The Secretary General of the United Nations, Ban Ki-moon, on Thursday expressed his concern about an increase in war-related violence in Colombia following rebel group FARC‘s decision to lift its unilateral ceasefire.
In a statement, the UN chief’s spokesman said that “the Secretary-General is concerned by the current upsurge in fighting in Colombia following a welcome period of de-escalation in the armed conflict.”
Ban Ki-moon called on the administration of President Juan Manuel Santos and the FARC “to resume the path toward de-escalation and accelerate the pace of the negotiations in order to restore momentum and public confidence in the process,” said the spokesman.
Violence has flared up since May 22 when, following an air strike that killed 26 guerrillas, the FARC suspended its unilateral ceasefire and began a major offensive, resulting in more than 150 attacks, most against oil and road infrastructure.
Combat between the military and the rebel group has since left more than a 1,000 displaced.
In spite of the set-back, the UN chief encouraged “the Colombian people to remain hopeful and to persist in the search for peace.”
Ban Ki-moon said he was “confident” that rebel and government negotiators “can overcome the current impasse and bring the process to a successful conclusion.”
Despite the recent uptick in violence in Colombia, negotiations between the government and the FARC continue in Havana, Cuba.
The rebels and the government have since the beginning of the talks in November 2012 signed partial agreements on political participation, rural reform and the FARC’s abandoning of drug trafficking.
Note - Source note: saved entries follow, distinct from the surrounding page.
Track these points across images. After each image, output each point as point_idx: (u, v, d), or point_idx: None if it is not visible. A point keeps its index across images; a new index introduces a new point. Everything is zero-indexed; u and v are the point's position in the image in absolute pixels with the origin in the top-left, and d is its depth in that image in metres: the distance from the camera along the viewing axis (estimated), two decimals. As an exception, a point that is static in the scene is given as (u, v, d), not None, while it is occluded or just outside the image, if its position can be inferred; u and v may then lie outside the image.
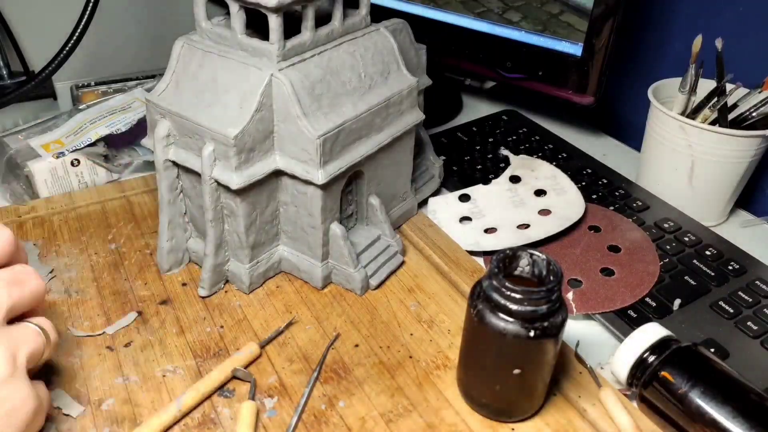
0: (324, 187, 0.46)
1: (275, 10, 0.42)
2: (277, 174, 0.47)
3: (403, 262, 0.54)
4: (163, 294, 0.50)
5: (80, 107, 0.67)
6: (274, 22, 0.43)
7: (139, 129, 0.64)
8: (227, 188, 0.45)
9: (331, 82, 0.46)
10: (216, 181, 0.45)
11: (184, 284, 0.51)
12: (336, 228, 0.49)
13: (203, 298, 0.49)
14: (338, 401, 0.42)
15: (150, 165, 0.64)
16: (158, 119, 0.47)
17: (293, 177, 0.46)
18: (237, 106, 0.44)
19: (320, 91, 0.45)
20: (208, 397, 0.41)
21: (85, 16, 0.62)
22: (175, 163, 0.48)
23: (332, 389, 0.43)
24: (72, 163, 0.60)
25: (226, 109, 0.44)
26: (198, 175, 0.46)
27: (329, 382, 0.43)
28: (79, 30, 0.62)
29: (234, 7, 0.44)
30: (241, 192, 0.45)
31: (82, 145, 0.61)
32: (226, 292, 0.50)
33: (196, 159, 0.46)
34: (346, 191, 0.50)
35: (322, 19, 0.47)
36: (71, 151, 0.60)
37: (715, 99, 0.58)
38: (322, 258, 0.50)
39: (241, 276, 0.50)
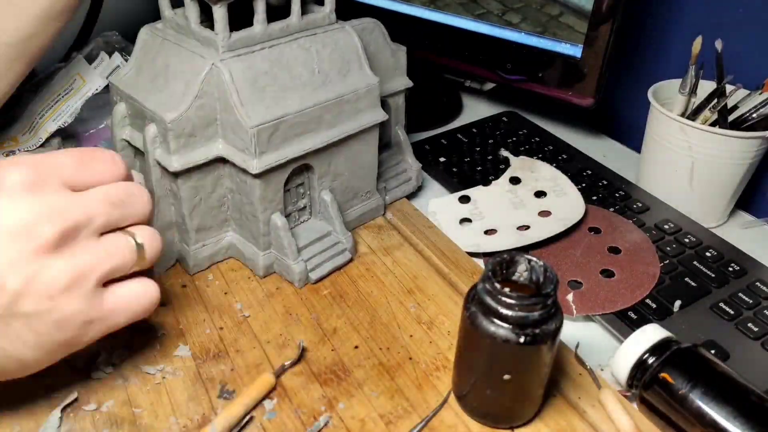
0: (261, 177, 0.47)
1: (215, 1, 0.44)
2: (223, 161, 0.48)
3: (351, 260, 0.54)
4: (162, 296, 0.50)
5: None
6: (218, 13, 0.44)
7: (91, 114, 0.62)
8: (167, 170, 0.46)
9: (278, 75, 0.47)
10: (157, 162, 0.47)
11: (183, 286, 0.51)
12: (277, 219, 0.50)
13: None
14: (338, 403, 0.42)
15: None
16: (117, 101, 0.50)
17: (234, 165, 0.48)
18: (180, 93, 0.46)
19: (264, 83, 0.46)
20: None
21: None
22: (129, 144, 0.50)
23: (332, 391, 0.43)
24: None
25: (172, 95, 0.46)
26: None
27: (329, 384, 0.43)
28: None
29: None
30: (181, 175, 0.47)
31: (34, 147, 0.59)
32: (225, 293, 0.50)
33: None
34: (297, 184, 0.51)
35: (287, 13, 0.48)
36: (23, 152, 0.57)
37: (715, 100, 0.58)
38: (264, 247, 0.51)
39: (185, 256, 0.51)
Before an eventual deal to end more than 50 years of conflict is signed, the negotiating teams in Havana, Cuba will have to agree on two more agenda points: Victims and End of Conflict.
These negotiations have been slow as neither party seems to know how to adequately punish war crimes committed by both parties in the past five decades and how to compensate the more than 7 million victims of the violence.